State DOH reports that the county has administered 2,574 doses; 35% of the population has had at least one dose, and 27% of the people are fully vaccinated.
The rate of vaccinating county residents has slowed; the county won't order new first doses--limited to 100 per order--for another week to collect names of people needing shots.
Surplus vaccine will be shared with other jurisdictions.
"I'm not sitting on vaccine where people are clamoring for it elsewhere," he commented.
The Family Health Center in Cathlamet is also providing vaccinations; that clinic has evening hours that compliment the health department's daytime events.

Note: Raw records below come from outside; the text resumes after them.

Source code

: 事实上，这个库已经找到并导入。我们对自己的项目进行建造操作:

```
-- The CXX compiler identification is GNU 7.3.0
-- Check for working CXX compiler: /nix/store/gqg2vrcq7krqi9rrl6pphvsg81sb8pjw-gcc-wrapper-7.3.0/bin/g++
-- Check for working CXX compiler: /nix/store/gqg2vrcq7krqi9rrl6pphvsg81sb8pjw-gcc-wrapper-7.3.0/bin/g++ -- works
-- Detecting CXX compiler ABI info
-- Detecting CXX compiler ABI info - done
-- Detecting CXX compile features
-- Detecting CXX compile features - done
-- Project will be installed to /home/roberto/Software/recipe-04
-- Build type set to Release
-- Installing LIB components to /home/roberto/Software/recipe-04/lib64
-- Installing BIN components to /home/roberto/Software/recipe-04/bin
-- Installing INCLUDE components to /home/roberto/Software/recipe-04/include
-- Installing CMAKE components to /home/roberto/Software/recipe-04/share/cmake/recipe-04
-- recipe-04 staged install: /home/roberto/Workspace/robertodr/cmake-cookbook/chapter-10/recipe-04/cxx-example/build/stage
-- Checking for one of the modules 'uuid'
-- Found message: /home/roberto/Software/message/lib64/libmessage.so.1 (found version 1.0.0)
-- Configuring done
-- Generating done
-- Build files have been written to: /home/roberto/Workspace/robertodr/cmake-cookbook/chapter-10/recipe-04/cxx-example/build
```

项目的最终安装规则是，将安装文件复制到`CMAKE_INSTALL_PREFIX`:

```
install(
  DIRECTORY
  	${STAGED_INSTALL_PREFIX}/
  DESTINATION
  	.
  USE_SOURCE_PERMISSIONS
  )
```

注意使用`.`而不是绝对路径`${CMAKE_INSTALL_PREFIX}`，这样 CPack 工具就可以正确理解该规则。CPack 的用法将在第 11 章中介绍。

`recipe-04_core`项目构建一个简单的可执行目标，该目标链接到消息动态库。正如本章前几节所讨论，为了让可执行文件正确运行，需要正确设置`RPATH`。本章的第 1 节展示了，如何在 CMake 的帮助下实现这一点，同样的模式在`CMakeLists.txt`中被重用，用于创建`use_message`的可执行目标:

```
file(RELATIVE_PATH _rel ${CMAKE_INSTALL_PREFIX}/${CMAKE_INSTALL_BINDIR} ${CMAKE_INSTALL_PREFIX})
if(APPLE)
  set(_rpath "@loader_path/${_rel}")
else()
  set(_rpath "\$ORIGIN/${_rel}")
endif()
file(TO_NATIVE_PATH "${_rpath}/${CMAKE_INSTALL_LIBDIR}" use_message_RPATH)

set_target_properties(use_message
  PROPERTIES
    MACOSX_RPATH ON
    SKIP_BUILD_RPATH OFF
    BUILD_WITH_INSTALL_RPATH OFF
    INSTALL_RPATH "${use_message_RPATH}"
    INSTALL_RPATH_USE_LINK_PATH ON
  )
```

"Our goal is to get 100% of our population vaccinated," Bischoff said. "We need folks to come forward."
The clotting concern identified with the J&J vaccine has already been identified with the European AstraZeneca (AZ) vaccine, and countries around the world have paused in using it.
The vaccine has been associated with clotting that has been identified in 222 cases coming out of 34 million shots, Bischoff said; 18 persons died, and the rest recovered.
In comparison, a covid-19 infection will cause clotting in 20% of the cases, Bischoff said, and 31% of covid-19 patients in intensive care units have blood clots.
"It (AZ) is still an incredibly safe vaccine," Bischoff commented. "Many nations have banned it outright, but as a public health guy, I'd say you're doing your people a disservice."
Vaccine proving to be safe
People who have been hesitant to be vaccinated should be reassured, Bischoff said, for the vaccines have proven to be very safe and effective.
He reported that, last October, he and other regional health officials discussed the development of vaccines, which had been very quick, and they were concerned about their safety. Since then, he said, they've seen that all the steps and reviews conducted in vaccine development have been followed.
"No steps have been skipped between this vaccine or any other vaccine or medicine you take," Bischoff said. "It was very quick; they took the focal power of the light of the world's scientists and shined it on one thing.
"As for safety, every day, more and more people get vaccinated; it's highly effective, and I hope that raises people's comfort level.
"It's a very safe vaccine; it's looking more and more safe all the time. The numbers are huge."